While viewing the Yayoi Kusama retrospective and the “Fireflies on the Water” exhibit at The Whitney Museum in NYC, I had a chance to view their 2nd floor collection entitled “Signs and Symbols”. In this room I got to see one of my favorite art pieces of all time called “Laughing Boy Rolling” by Steve Wheeler. Mesmerized, I spent 45 minutes walking back in forth in front of this painting, while simultaneously gazing here and there at work of Ted Faiers that hung nearby. I was in heaven primarily because I was seeing for the first time the original works of a rare art movement.
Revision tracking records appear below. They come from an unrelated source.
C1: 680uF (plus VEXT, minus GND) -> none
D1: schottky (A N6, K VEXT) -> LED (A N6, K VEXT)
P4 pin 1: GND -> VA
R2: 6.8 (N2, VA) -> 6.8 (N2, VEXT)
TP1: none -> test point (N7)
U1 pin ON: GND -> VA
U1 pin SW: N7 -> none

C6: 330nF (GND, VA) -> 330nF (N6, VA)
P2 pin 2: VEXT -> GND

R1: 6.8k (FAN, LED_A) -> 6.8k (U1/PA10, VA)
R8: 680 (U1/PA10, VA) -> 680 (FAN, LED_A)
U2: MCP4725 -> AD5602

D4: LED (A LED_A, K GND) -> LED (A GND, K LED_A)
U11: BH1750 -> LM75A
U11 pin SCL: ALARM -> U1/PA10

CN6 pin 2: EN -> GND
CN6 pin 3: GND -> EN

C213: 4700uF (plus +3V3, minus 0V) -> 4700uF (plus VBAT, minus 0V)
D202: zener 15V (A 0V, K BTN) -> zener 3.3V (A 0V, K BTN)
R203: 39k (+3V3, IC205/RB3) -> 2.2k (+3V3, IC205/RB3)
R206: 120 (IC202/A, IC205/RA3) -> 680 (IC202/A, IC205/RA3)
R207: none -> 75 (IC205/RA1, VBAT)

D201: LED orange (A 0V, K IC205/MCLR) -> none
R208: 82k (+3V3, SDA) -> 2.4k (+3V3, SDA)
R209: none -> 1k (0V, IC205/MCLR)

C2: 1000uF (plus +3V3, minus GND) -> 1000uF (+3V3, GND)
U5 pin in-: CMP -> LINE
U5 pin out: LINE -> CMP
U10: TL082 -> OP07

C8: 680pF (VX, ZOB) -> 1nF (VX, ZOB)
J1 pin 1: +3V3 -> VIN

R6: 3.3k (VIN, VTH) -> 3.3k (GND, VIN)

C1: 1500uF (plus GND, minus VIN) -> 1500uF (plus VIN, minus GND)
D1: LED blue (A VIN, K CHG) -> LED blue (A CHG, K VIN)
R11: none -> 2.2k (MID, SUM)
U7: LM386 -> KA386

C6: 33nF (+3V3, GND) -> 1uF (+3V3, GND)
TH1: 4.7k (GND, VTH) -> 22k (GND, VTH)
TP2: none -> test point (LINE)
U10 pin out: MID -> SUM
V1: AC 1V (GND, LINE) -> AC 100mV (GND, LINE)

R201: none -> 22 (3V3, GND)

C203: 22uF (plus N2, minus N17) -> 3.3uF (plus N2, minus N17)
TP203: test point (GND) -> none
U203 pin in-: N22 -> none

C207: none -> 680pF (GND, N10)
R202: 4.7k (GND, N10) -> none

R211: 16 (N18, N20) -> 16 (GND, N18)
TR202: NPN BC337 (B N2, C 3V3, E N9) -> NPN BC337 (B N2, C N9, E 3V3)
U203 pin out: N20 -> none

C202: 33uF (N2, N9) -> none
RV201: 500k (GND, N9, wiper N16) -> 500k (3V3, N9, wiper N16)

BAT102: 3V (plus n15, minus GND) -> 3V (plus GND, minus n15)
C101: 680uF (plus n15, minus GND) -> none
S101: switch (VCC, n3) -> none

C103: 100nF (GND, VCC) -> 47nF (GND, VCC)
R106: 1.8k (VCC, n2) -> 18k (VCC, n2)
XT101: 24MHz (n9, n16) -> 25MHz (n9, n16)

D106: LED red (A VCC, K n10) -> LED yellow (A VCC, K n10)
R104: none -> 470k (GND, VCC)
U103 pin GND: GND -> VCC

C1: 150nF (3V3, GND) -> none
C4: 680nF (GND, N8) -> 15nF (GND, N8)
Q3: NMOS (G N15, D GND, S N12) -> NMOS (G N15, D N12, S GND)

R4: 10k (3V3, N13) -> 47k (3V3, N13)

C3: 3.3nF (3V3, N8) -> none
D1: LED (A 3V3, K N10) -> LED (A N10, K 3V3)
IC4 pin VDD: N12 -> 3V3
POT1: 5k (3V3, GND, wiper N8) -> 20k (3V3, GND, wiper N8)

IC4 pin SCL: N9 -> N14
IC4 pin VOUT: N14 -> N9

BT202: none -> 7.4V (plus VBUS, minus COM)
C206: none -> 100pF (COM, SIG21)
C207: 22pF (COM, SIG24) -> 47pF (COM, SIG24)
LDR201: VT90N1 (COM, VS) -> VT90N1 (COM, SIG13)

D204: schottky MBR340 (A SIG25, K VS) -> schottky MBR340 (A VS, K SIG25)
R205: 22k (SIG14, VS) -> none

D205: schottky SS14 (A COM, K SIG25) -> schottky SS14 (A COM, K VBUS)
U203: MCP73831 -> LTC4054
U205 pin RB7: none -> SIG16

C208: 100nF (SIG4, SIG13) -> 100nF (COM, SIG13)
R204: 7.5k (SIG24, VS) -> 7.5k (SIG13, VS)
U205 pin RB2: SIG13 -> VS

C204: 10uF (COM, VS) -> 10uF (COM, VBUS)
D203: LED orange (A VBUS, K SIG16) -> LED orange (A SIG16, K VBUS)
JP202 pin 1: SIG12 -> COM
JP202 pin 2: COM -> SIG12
Steve Wheeler was an abstract expressionist that belonged to the sub group called the ‘Indian Space Painters’. While the term is contemporarily deemed politically incorrect, and rightfully so, this subgroup actually paid a positive homage to the cultural style and heritage of Native American art. Steve Wheeler, while born in Slovakia, immigrated to America as a young infant by his parents who were searching for a better life. They resided in New Salem, Pennsylvania, where his father worked as a coal miner in the town. At 16, Wheeler found himself working in his father’s footsteps in the same mines, and claims to have found his calling deep in the dark tunnels of his toiling labor. It was here that Wheeler heard the voice of an oracle deep in the mines telling him of his destiny to be an artist. Steve, now determined to reach this lofty goal, continued to work in the daytime as a coal miner, and educated himself at night as an artist in his small attic bedroom. He then later moved to New York City, and dedicated the first half of his life to being a painter. Wheeler’s executions were geometrically sound and flawless, often going above and beyond in complexity of most cubist abstract expressionists at that time. His attention to detail combined with his clever merging of his influence of Northwest Native American art aesthetic made him a rising star within the small group of Indian Space Painters. He was known as an eccentric, often labeled as arrogant and sometimes even belligerent, but nonetheless a genuis. Wheeler spent the 2nd half of his life as a recluse and for 40 years until his death, he did not paint.

I’m gathering that my obsession over Steve Wheeler had half to do with his incredibly complex and detail oriented work, and half to do with his life and his behavior. The 45 minutes I spent grazing like an obsessed buffoon in front of his work was mostly due to my imaginings of him creating his pieces. I wondered what was going on in his head as he was creating this particular painting. and more importantly, how he felt when he completed it.

I flew back home to my studio in Los Feliz, and mulled around my drafting table for hours. I spent days drafting and redrafting my direction of this movement, consistently focusing and refocusing on my attempt to infuse Northwest Native American elements into an abstract expressionist piece. This is what emerged.

This piece is titled “Abstract Space Invaders” in homage to Steve Wheeler and what I’d like to politically correctly called the “Native American Space Painters”. This is number 44 out of the collection and ties into the Contemporary Modern Series.